- [Exercise instructions]
What is needed is every line from the one holding "Figure 3. Optical" to the last line of the data below, printed exactly and without pictures.

Stored data:
┏━━

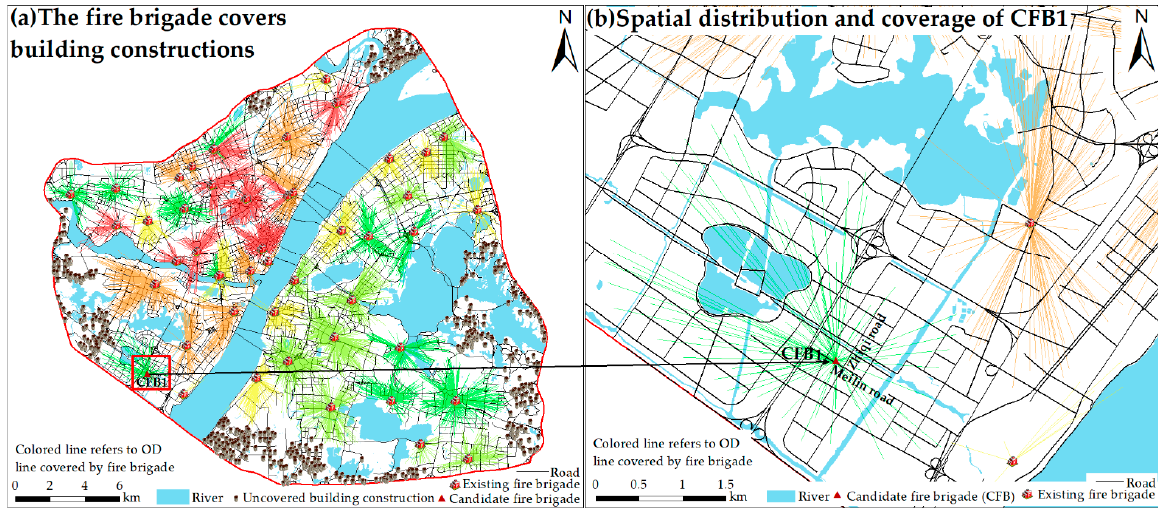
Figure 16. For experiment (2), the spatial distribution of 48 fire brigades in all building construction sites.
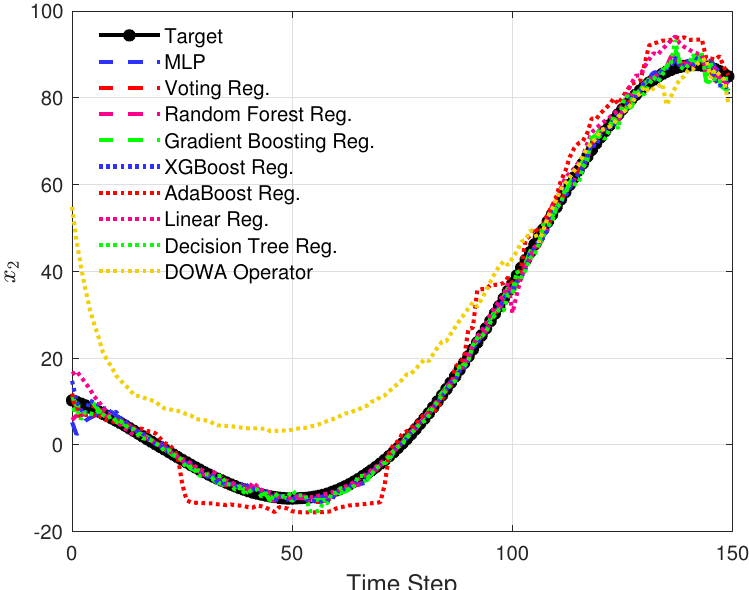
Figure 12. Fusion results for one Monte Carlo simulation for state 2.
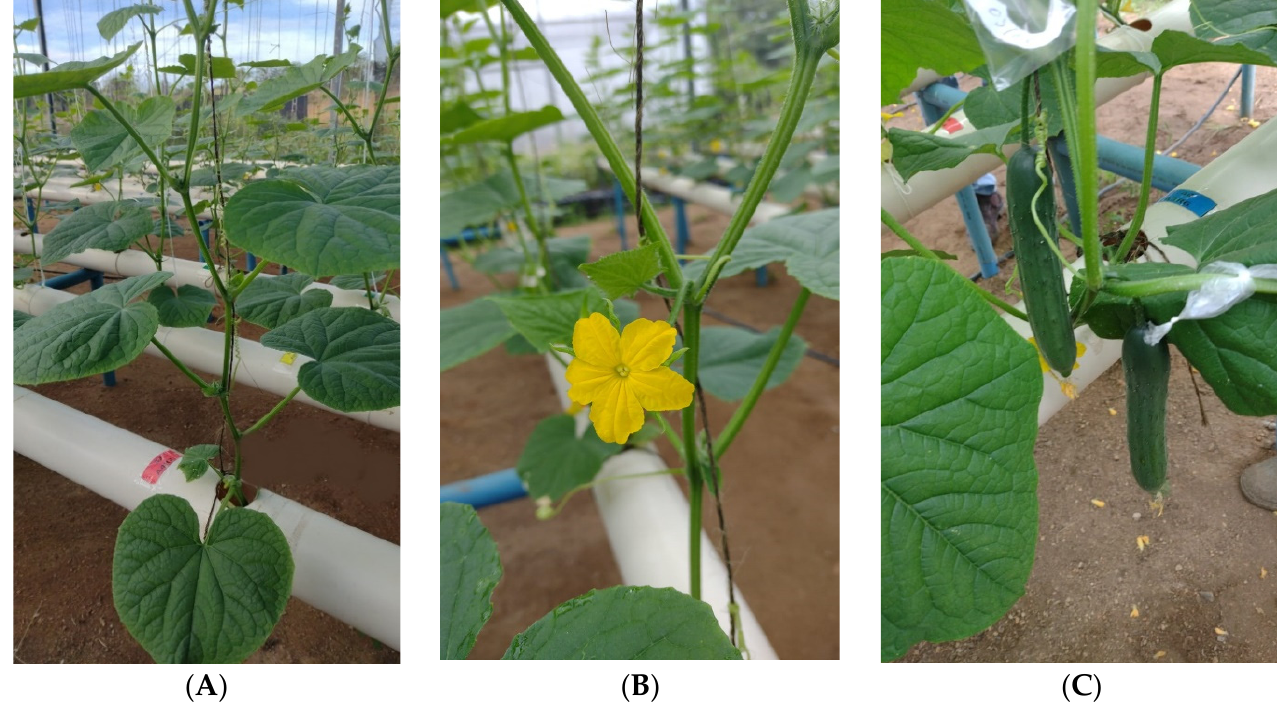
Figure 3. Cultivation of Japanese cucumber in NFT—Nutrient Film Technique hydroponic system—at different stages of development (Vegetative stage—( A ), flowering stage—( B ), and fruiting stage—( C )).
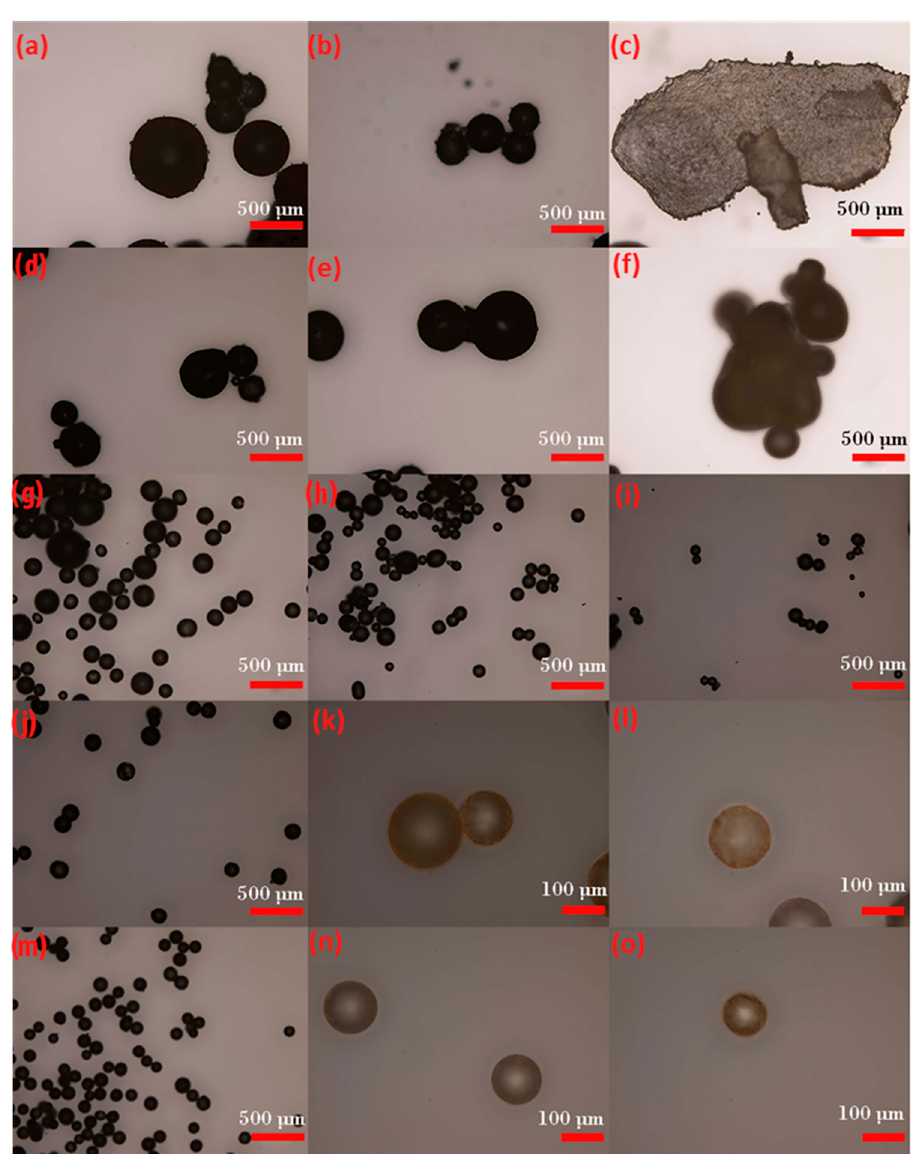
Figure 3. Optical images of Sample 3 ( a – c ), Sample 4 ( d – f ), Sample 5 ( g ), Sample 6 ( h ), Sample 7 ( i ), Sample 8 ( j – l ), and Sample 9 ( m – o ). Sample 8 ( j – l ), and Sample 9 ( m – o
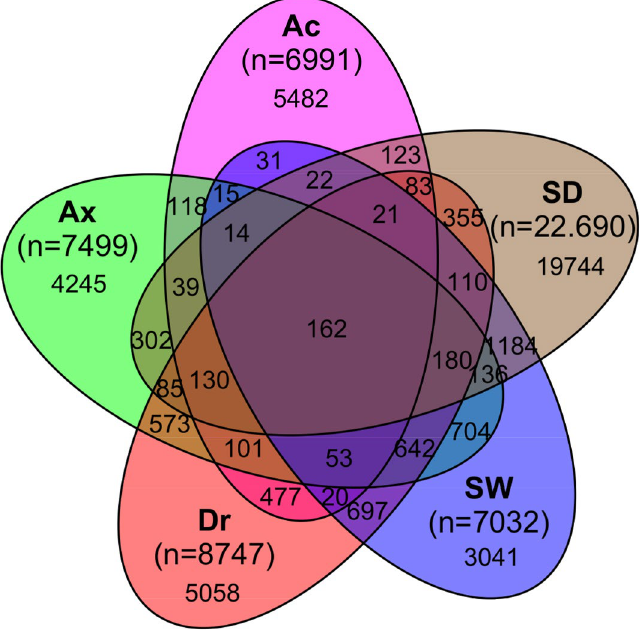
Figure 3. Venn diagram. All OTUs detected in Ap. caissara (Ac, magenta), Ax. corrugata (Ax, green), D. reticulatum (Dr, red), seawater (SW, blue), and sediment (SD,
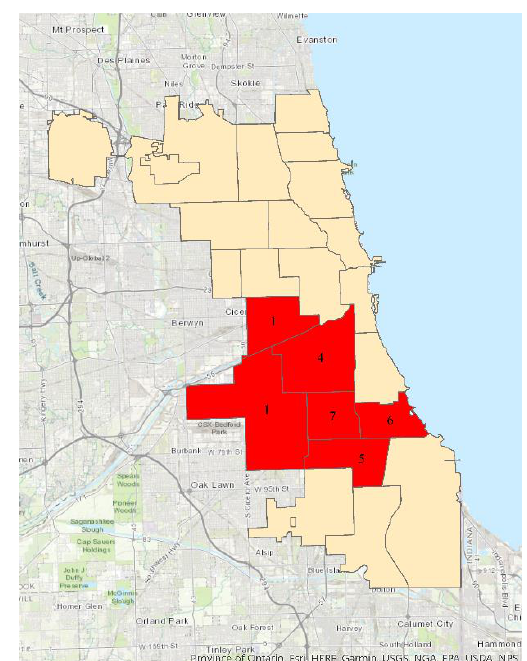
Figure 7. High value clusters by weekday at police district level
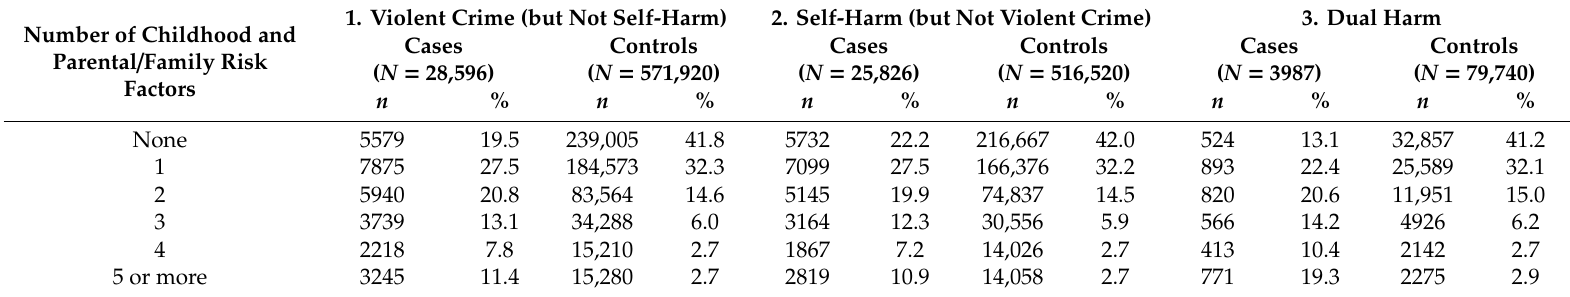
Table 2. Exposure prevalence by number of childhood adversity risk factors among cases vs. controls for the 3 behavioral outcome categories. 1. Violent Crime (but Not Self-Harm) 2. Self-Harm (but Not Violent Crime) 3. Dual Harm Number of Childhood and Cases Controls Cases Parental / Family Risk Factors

┗━━

- [Result of the task]
Figure 3. Optical images of Sample 3 ( a – c ), Sample 4 ( d – f ), Sample 5 ( g ), Sample 6 ( h ), Sample 7 ( i ), Sample 8 ( j – l ), and Sample 9 ( m – o ). Sample 8 ( j – l ), and Sample 9 ( m – o
Figure 3. Venn diagram. All OTUs detected in Ap. caissara (Ac, magenta), Ax. corrugata (Ax, green), D. reticulatum (Dr, red), seawater (SW, blue), and sediment (SD,
Figure 7. High value clusters by weekday at police district level
Table 2. Exposure prevalence by number of childhood adversity risk factors among cases vs. controls for the 3 behavioral outcome categories. 1. Violent Crime (but Not Self-Harm) 2. Self-Harm (but Not Violent Crime) 3. Dual Harm Number of Childhood and Cases Controls Cases Parental / Family Risk Factors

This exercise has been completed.